The Montana commissioner of political practices has found Missoula businessman John Suprock in violation of the state’s campaign finance and practices laws and rules – and fined him $100.
A settlement was reached last week in a case set in motion nine months ago by Scott Bixler, a former Missoula County Public Schools board member.
The matter concerns a newspaper advertisement Suprock paid for in March that offered a campaign contribution of up to $10,000, which he called a “reward,” to candidates interested in unseating four MCPS trustees he identified by name and who were up for re-election, including Bixler.
Outraged that someone would try to “buy” the election, Bixler alerted the commissioner’s office.
The commissioner responded by contacting Suprock, who then changed the wording for successive ads that ran during the election.
Bixler took the next step and filed a formal complaint with the commissioner of political practices, focusing on the original ad’s lack of full “paid for by” disclosure.
In the end, Commissioner Jonathan Motl agreed with Bixler’s complaint and found Suprock in violation of Montana Code Annotated 13-35-225, wherein election materials may not to be anonymous.
“This ends the matter for the people of Montana,” Motl said on Tuesday. “Mr. Suprock admitted he did wrong and is paying a fine and owes society a debt for what happened.”
Suprock’s debt is a civil fine of $100 paid by check to the commissioner’s office.
“The lesson is that in the future, people should not engage in this type of activity,” Motl said.
Of the many complaints that come before him, Motl said the case of Bixler v. Suprock was unique.
In his complaint, Bixler protested that Suprock was in violation of the nominations statute, in which “a person may not pay or promise valuable consideration to another, in any manner or form, for the purpose of inducing the other person to be or to refrain from or to cease being a candidate, and a person my not solicit or receive any payment or promise from another for that purpose.”
Although there was not enough evidence to find Suprock violated the statue, Motl said, “nevertheless, it warranted a good look.”
“There was social good that came out of the complaint filed by Mr. Bixler,” Motl said. “We owe Mr. Bixler a debt of gratitude for filing the complaint and a debt of gratitude to Mr. Suprock who was open and honest enough to admit his mistake and pay his social debt.”
Bixler said he is pleased his complaint was settled.
“I’m really happy,” Bixler said. “Mr.

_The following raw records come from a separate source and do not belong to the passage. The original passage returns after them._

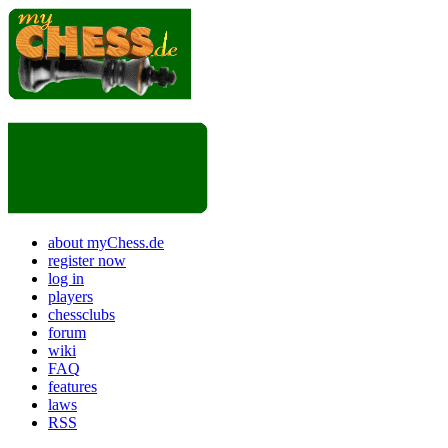
about myChess.de
register now
log in
players
chessclubs
forum
wiki
FAQ
features
laws
RSS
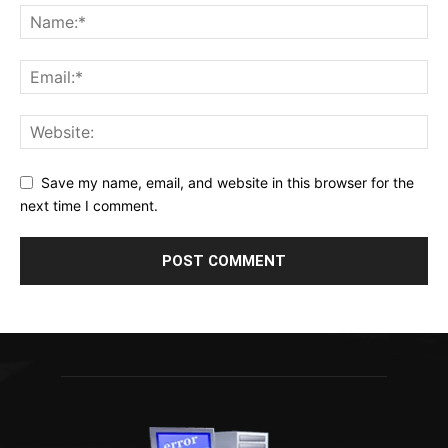
Save my name, email, and website in this browser for the
next time I comment.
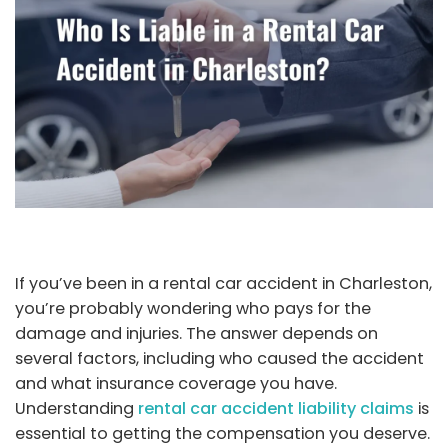
If you’ve been in a rental car accident in Charleston,
you’re probably wondering who pays for the
damage and injuries. The answer depends on
several factors, including who caused the accident
and what insurance coverage you have.
Understanding
rental car accident liability claims
is
essential to getting the compensation you deserve.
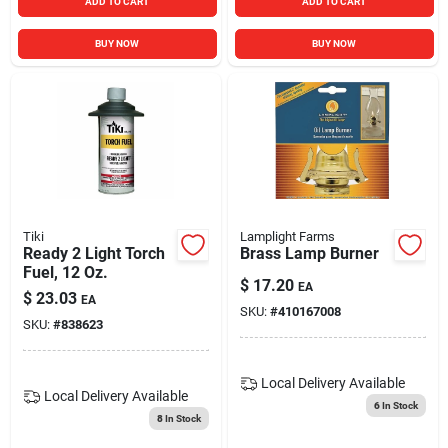
ADD TO CART
ADD TO CART
BUY NOW
BUY NOW
Tiki
Lamplight Farms
Ready 2 Light Torch
Brass Lamp Burner
Fuel, 12 Oz.
$
17.20
EA
$
23.03
EA
SKU:
#
410167008
SKU:
#
838623
Local Delivery
Available
Local Delivery
Available
6
In Stock
8
In Stock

Suprock took responsibility for his actions.”
Although $100 is not a large fine, Bixler said the settlement addresses a much larger issue.
“The size of the fine doesn’t really matter – it’s the principle of the thing,” he said. “Campaign finance law is to preserve and protect the soul of democracy.
“The laws are there to keep people who aren’t willing to serve the public, who are not willing to be a candidate but who have a lot of money to spend from subverting the democratic process by using their money.”
When reached for comment by email, Suprock did not have a lot to say about the settlement.
Suprock implied that he wasn’t through getting involved with elections or local issues, and was interested in MCPS Superintendent Alex Apostle and Missoula Mayor John Engen.
Suprock wrote: “I guess my quote would be I’m looking at Alex or Engen next.”